Rewrite the listing below with every "top-left" replaced by "upper-left", leaving everything else unchanged.

(DATA FOR THIS TASK)

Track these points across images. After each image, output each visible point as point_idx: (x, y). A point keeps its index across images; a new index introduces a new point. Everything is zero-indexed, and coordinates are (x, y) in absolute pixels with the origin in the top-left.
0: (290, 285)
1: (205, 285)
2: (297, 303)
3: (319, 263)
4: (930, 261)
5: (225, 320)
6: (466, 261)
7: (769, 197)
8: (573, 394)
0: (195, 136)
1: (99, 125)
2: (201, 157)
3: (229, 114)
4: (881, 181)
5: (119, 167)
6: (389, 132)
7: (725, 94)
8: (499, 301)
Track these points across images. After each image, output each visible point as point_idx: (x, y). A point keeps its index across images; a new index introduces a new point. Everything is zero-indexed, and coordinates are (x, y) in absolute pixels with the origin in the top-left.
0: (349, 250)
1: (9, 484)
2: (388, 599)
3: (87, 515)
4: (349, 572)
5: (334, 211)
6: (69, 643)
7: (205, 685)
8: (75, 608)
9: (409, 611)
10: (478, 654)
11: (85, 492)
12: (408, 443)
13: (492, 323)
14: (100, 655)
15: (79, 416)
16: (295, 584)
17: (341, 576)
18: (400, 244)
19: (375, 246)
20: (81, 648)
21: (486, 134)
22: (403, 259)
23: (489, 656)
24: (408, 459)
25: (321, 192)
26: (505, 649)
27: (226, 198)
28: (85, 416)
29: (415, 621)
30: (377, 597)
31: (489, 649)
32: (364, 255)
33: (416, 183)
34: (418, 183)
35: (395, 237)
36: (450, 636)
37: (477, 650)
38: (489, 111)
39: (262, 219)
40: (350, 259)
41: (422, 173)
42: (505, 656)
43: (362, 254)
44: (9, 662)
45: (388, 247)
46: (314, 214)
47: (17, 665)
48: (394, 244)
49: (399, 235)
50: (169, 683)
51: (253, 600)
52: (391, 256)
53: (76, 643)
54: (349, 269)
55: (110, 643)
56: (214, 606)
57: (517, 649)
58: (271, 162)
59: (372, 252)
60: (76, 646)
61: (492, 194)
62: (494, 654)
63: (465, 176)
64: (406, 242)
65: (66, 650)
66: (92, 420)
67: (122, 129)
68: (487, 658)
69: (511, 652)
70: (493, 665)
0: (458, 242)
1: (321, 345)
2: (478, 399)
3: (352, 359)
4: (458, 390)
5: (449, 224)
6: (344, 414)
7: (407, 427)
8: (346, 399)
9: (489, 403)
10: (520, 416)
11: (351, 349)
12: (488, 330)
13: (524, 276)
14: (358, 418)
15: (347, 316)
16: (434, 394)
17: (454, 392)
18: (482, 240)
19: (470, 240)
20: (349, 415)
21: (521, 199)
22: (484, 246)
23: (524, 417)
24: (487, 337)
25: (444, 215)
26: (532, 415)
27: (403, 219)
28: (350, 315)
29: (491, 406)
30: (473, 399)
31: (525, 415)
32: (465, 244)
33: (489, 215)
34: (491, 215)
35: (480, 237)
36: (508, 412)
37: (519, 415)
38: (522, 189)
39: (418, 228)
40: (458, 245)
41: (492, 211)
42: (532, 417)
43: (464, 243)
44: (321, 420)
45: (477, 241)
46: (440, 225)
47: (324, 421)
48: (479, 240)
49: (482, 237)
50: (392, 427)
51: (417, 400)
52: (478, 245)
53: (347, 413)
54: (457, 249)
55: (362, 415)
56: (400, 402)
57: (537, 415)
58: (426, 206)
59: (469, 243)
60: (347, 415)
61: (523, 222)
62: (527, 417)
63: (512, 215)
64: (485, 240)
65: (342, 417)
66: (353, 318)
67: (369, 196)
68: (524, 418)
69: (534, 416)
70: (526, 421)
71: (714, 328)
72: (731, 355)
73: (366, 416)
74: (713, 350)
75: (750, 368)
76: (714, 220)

(End DATA FOR THIS TASK)

--- RESPONSE FOR THIS EXERCISE ---
Track these points across images. After each image, output each visible point as point_idx: (x, y). A point keeps its index across images; a new index introduces a new point. Everything is zero-indexed, and coordinates are (x, y) in absolute pixels with the origin in the upper-left.
0: (290, 285)
1: (205, 285)
2: (297, 303)
3: (319, 263)
4: (930, 261)
5: (225, 320)
6: (466, 261)
7: (769, 197)
8: (573, 394)
0: (195, 136)
1: (99, 125)
2: (201, 157)
3: (229, 114)
4: (881, 181)
5: (119, 167)
6: (389, 132)
7: (725, 94)
8: (499, 301)
Track these points across images. After each image, output each visible point as point_idx: (x, y). A point keeps its index across images; a new index introduces a new point. Everything is zero-indexed, and coordinates are (x, y) in absolute pixels with the origin in the upper-left.
0: (349, 250)
1: (9, 484)
2: (388, 599)
3: (87, 515)
4: (349, 572)
5: (334, 211)
6: (69, 643)
7: (205, 685)
8: (75, 608)
9: (409, 611)
10: (478, 654)
11: (85, 492)
12: (408, 443)
13: (492, 323)
14: (100, 655)
15: (79, 416)
16: (295, 584)
17: (341, 576)
18: (400, 244)
19: (375, 246)
20: (81, 648)
21: (486, 134)
22: (403, 259)
23: (489, 656)
24: (408, 459)
25: (321, 192)
26: (505, 649)
27: (226, 198)
28: (85, 416)
29: (415, 621)
30: (377, 597)
31: (489, 649)
32: (364, 255)
33: (416, 183)
34: (418, 183)
35: (395, 237)
36: (450, 636)
37: (477, 650)
38: (489, 111)
39: (262, 219)
40: (350, 259)
41: (422, 173)
42: (505, 656)
43: (362, 254)
44: (9, 662)
45: (388, 247)
46: (314, 214)
47: (17, 665)
48: (394, 244)
49: (399, 235)
50: (169, 683)
51: (253, 600)
52: (391, 256)
53: (76, 643)
54: (349, 269)
55: (110, 643)
56: (214, 606)
57: (517, 649)
58: (271, 162)
59: (372, 252)
60: (76, 646)
61: (492, 194)
62: (494, 654)
63: (465, 176)
64: (406, 242)
65: (66, 650)
66: (92, 420)
67: (122, 129)
68: (487, 658)
69: (511, 652)
70: (493, 665)
0: (458, 242)
1: (321, 345)
2: (478, 399)
3: (352, 359)
4: (458, 390)
5: (449, 224)
6: (344, 414)
7: (407, 427)
8: (346, 399)
9: (489, 403)
10: (520, 416)
11: (351, 349)
12: (488, 330)
13: (524, 276)
14: (358, 418)
15: (347, 316)
16: (434, 394)
17: (454, 392)
18: (482, 240)
19: (470, 240)
20: (349, 415)
21: (521, 199)
22: (484, 246)
23: (524, 417)
24: (487, 337)
25: (444, 215)
26: (532, 415)
27: (403, 219)
28: (350, 315)
29: (491, 406)
30: (473, 399)
31: (525, 415)
32: (465, 244)
33: (489, 215)
34: (491, 215)
35: (480, 237)
36: (508, 412)
37: (519, 415)
38: (522, 189)
39: (418, 228)
40: (458, 245)
41: (492, 211)
42: (532, 417)
43: (464, 243)
44: (321, 420)
45: (477, 241)
46: (440, 225)
47: (324, 421)
48: (479, 240)
49: (482, 237)
50: (392, 427)
51: (417, 400)
52: (478, 245)
53: (347, 413)
54: (457, 249)
55: (362, 415)
56: (400, 402)
57: (537, 415)
58: (426, 206)
59: (469, 243)
60: (347, 415)
61: (523, 222)
62: (527, 417)
63: (512, 215)
64: (485, 240)
65: (342, 417)
66: (353, 318)
67: (369, 196)
68: (524, 418)
69: (534, 416)
70: (526, 421)
71: (714, 328)
72: (731, 355)
73: (366, 416)
74: (713, 350)
75: (750, 368)
76: (714, 220)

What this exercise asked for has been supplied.